Jean-Daniel Lévy : En l’espèce, nous pourrions dire, qu’il y a Alain Juppé et les autres… Le fait que François Bayrou soit – et depuis longtemps – en deuxième position (avec à certains égards un positionnement politique assez proche du Maire de Bordeaux) est assez révélateur. Suscitant la confiance d’un tiers des Français, il a déjà le mérite de pouvoir s’appuyer sur les sympathisants (certes peu nombreux) du Modem : 97% d’entre eux répondent favorablement. Puis la confiance se déporte au centre et à Gauche : 48% à l’UDI, 47% chez EELV (ce qui n’est pas inintéressant si l’on se rappelle l’affrontement entre Daniel Cohn-Bendit et François Bayrou en 2009), 37% au Parti Socialiste. On le sait Nicolas Sarkozy s’en prend assez fréquemment au dirigeant du MoDem. Ses électeurs le lui rendent bien car 29% seulement déclarent faire confiance à François Bayrou. Quant au frémissement, difficile de répondre positivement. Il baisse de 4 points en 1 an et est aujourd’hui au niveau le plus bas relevé au cours de cette période.
4. Nicolas Sarkozy a monopolisé les unes de la presse people. Son image en est-elle modifiée ?

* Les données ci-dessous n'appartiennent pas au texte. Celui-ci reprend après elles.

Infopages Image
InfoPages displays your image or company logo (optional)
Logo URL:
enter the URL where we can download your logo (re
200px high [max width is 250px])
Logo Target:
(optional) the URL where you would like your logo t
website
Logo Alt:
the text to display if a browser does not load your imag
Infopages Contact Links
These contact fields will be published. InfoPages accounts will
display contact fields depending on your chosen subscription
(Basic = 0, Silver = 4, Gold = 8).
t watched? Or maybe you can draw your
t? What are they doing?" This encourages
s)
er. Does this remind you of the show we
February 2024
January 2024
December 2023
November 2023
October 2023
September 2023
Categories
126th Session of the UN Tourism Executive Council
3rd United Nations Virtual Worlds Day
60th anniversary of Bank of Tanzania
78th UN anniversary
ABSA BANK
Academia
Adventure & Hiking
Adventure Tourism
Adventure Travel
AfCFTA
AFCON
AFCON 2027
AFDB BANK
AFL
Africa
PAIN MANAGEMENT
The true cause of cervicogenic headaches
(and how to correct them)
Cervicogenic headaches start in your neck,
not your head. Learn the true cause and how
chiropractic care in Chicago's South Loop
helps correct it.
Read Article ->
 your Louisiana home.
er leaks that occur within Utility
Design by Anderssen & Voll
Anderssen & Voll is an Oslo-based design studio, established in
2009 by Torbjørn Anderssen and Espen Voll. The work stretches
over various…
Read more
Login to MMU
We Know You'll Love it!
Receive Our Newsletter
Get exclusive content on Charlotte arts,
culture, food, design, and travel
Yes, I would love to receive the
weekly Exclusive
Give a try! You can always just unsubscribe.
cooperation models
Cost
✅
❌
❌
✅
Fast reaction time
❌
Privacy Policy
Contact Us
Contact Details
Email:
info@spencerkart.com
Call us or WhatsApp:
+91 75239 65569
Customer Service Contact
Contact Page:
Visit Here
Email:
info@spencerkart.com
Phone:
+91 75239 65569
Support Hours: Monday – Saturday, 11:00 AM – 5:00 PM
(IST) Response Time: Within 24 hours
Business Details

Jean-Daniel Lévy : En termes d’image, difficile à dire. En termes de confiance, non. La cote du dirigeant de la formation « Les Républicains » est inchangée (27%). Une des raisons de l’acception du retour de Nicolas Sarkozy en politique et de sa direction de l’UMP puis des Républicains réside dans le fait qu’il n’a pas changé. D’ailleurs, lorsque l’on regarde la structure de confiance, que remarque-t-on ? Que si 81% des sympathisants des « Républicains » lui accordent leur confiance, ce ne sont plus que 36% des proches du FN, 21% de l’UDI, 10% du Modem et 2% du PS. Même au sein de son électorat de premier tour en 2012, 72% (seulement, pourrions-nous être tentés de dire) lui accordent leur confiance.
Les Français ont-ils découvert, avec la presse people, un autre Nicolas Sarkozy que celui qu’ils connaissaient ? On peut penser que non. Cela lui est-il préjudiciable ? Jusqu’à présent – dans son camp – non. Ses soutiens n’y accordent pas vraiment d’importance. Ses détracteurs, si.
Enquête réalisée en ligne du 25 au 27 août 2015. Echantillon de 1006 personnes représentatif de la population française âgée de 18 ans et plus, à partir de l’access panel Harris Interactive. Méthode des quotas et redressement appliquée aux variables suivantes : sexe, âge, catégorie socioprofessionnelle et région de l’interviewé(e).